February 21, 2010 by admin · Leave a Comment
Filed under: Uncategorized 

The Pew Internet & American Life Project and the Internet Center at Elon University teamed up to survey 895 experts about the future of the Internet and its affect on human intelligence.

Janna-Anderson.jpg “Three out of four experts said our use of the Internet enhances and augments human intelligence, and two-thirds said use of the Internet has improved reading, writing and rendering of knowledge,” said Janna Anderson, study co-author and director of the Imagining the Internet Center.

“There are still many people, however, who are critics of the impact of Google, Wikipedia and other online tools.”

Two-thirds of those surveyed said reading and writing skills and the rendering of knowledge will be improved by 2020 due to the influence of the Internet.

Eighty percent of the experts agreed that “hot gadgets and applications that will capture the imagination of users in 2020 will often come ‘out of the blue.”‘

The experts were fairly divided on whether anonymous online activity will exist in 2020, with nearly 40 percent predicting that anonymous Internet users will have their access sharply decreased.
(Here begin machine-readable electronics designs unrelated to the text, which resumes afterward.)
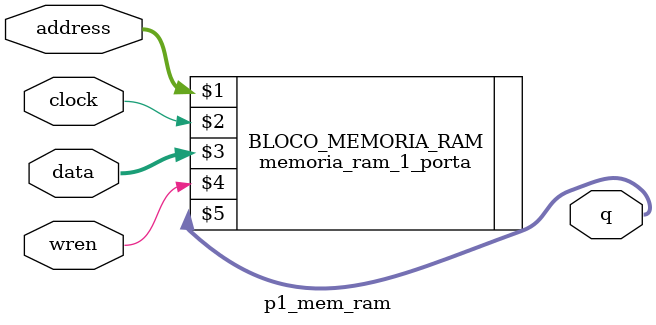
<source format=v>
module p1_mem_ram(clock, address, wren, data, q);
// module memoria_ram_1_porta (address,clock,data,wren,q);
	input [4:0] address;
	input wren;
	input [7:0]data;
	input clock;
	output [7:0]q;
	memoria_ram_1_porta BLOCO_MEMORIA_RAM(address, clock, data, wren, q);
endmodule 
</source>
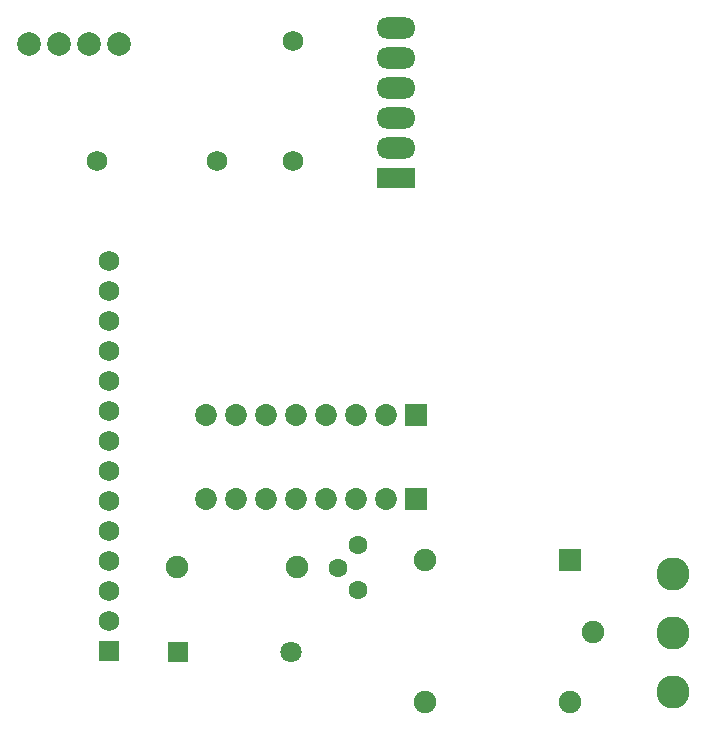
<source format=gbs>
G04 Layer_Color=8150272*
%FSLAX44Y44*%
%MOMM*%
G71*
G01*
G75*
%ADD26O,3.3272X1.8032*%
%ADD27R,3.3272X1.8032*%
%ADD28C,2.8032*%
%ADD29C,1.6032*%
%ADD30C,1.9032*%
%ADD31R,1.9032X1.9032*%
%ADD32R,1.8032X1.8032*%
%ADD33C,1.8032*%
%ADD34R,1.7532X1.7532*%
%ADD35C,1.7532*%
%ADD36C,1.7272*%
%ADD37C,1.8542*%
%ADD38R,1.8542X1.8542*%
%ADD39C,2.0032*%
D26*
X743712Y769366D02*
D03*
Y845566D02*
D03*
Y820166D02*
D03*
Y794766D02*
D03*
Y870966D02*
D03*
D27*
Y743966D02*
D03*
D28*
X977646Y408394D02*
D03*
Y358394D02*
D03*
Y308394D02*
D03*
D29*
X694436Y413766D02*
D03*
X710946Y432816D02*
D03*
Y394716D02*
D03*
D30*
X767588Y420370D02*
D03*
X909828Y359410D02*
D03*
X767588Y299720D02*
D03*
X890778D02*
D03*
X659638Y414528D02*
D03*
X558038D02*
D03*
D31*
X890270Y419862D02*
D03*
D32*
X558852Y342392D02*
D03*
D33*
X654252D02*
D03*
D34*
X500126Y343154D02*
D03*
D35*
Y368554D02*
D03*
Y393954D02*
D03*
Y419354D02*
D03*
Y444754D02*
D03*
Y470154D02*
D03*
Y495554D02*
D03*
Y520954D02*
D03*
Y546354D02*
D03*
Y571754D02*
D03*
Y597154D02*
D03*
Y622554D02*
D03*
Y647954D02*
D03*
Y673354D02*
D03*
D36*
X490220Y757936D02*
D03*
X591820D02*
D03*
X656336Y859536D02*
D03*
Y757936D02*
D03*
D37*
X684022Y472186D02*
D03*
X709422D02*
D03*
X734822D02*
D03*
X658622D02*
D03*
X633222D02*
D03*
X607822D02*
D03*
X582422D02*
D03*
X684022Y543052D02*
D03*
X709422D02*
D03*
X734822D02*
D03*
X658622D02*
D03*
X633222D02*
D03*
X607822D02*
D03*
X582422D02*
D03*
D38*
X760222Y472186D02*
D03*
Y543052D02*
D03*
D39*
X432308Y856742D02*
D03*
X457708Y856741D02*
D03*
X483108Y856742D02*
D03*
X508508D02*
D03*
M02*

</source>
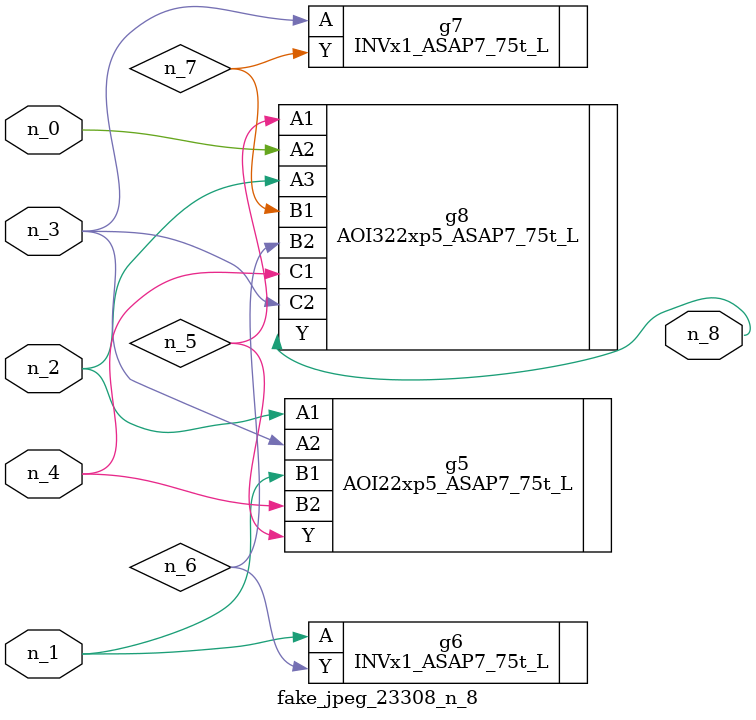
<source format=v>
module fake_jpeg_23308_n_8 (n_3, n_2, n_1, n_0, n_4, n_8);

input n_3;
input n_2;
input n_1;
input n_0;
input n_4;

output n_8;

wire n_6;
wire n_5;
wire n_7;

AOI22xp5_ASAP7_75t_L g5 ( 
.A1(n_2),
.A2(n_3),
.B1(n_1),
.B2(n_4),
.Y(n_5)
);

INVx1_ASAP7_75t_L g6 ( 
.A(n_1),
.Y(n_6)
);

INVx1_ASAP7_75t_L g7 ( 
.A(n_3),
.Y(n_7)
);

AOI322xp5_ASAP7_75t_L g8 ( 
.A1(n_5),
.A2(n_0),
.A3(n_2),
.B1(n_7),
.B2(n_6),
.C1(n_4),
.C2(n_3),
.Y(n_8)
);


endmodule
</source>
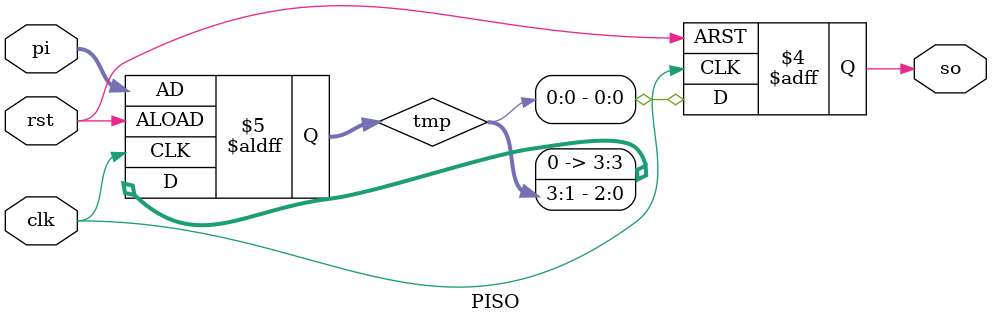
<source format=v>
`timescale 1ns / 1ps
module PISO(clk, rst, pi, so);
input clk, rst;
input [3:0]pi;
output so;
reg so;
reg [3:0]tmp;

always @(posedge clk, posedge rst)
	begin 
		if(rst==1'b1) begin
			so<=1'b0;
			tmp<=pi;
		end else begin
			so <= tmp[0];
			tmp <= tmp>>1'b1;
		end
	end

endmodule

</source>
“The privacy and civil liberties battles over the next decade will increasingly focus on the growing demands for identity credentials,” said Marc Rotenberg, executive director of the Electronic Privacy Information Center.

“New systems for authentication will bring new problems, as more identity information will create new opportunities for criminals.”

On the issue of an open Internet in the future, nearly two-thirds said the Internet will remain as its founder envisioned.

More than a third chose to agree with the statement “the Internet will mostly become a technology where intermediary institutions that control the architecture and content will be successful in gaining the right to manage information and the method by which people access it.”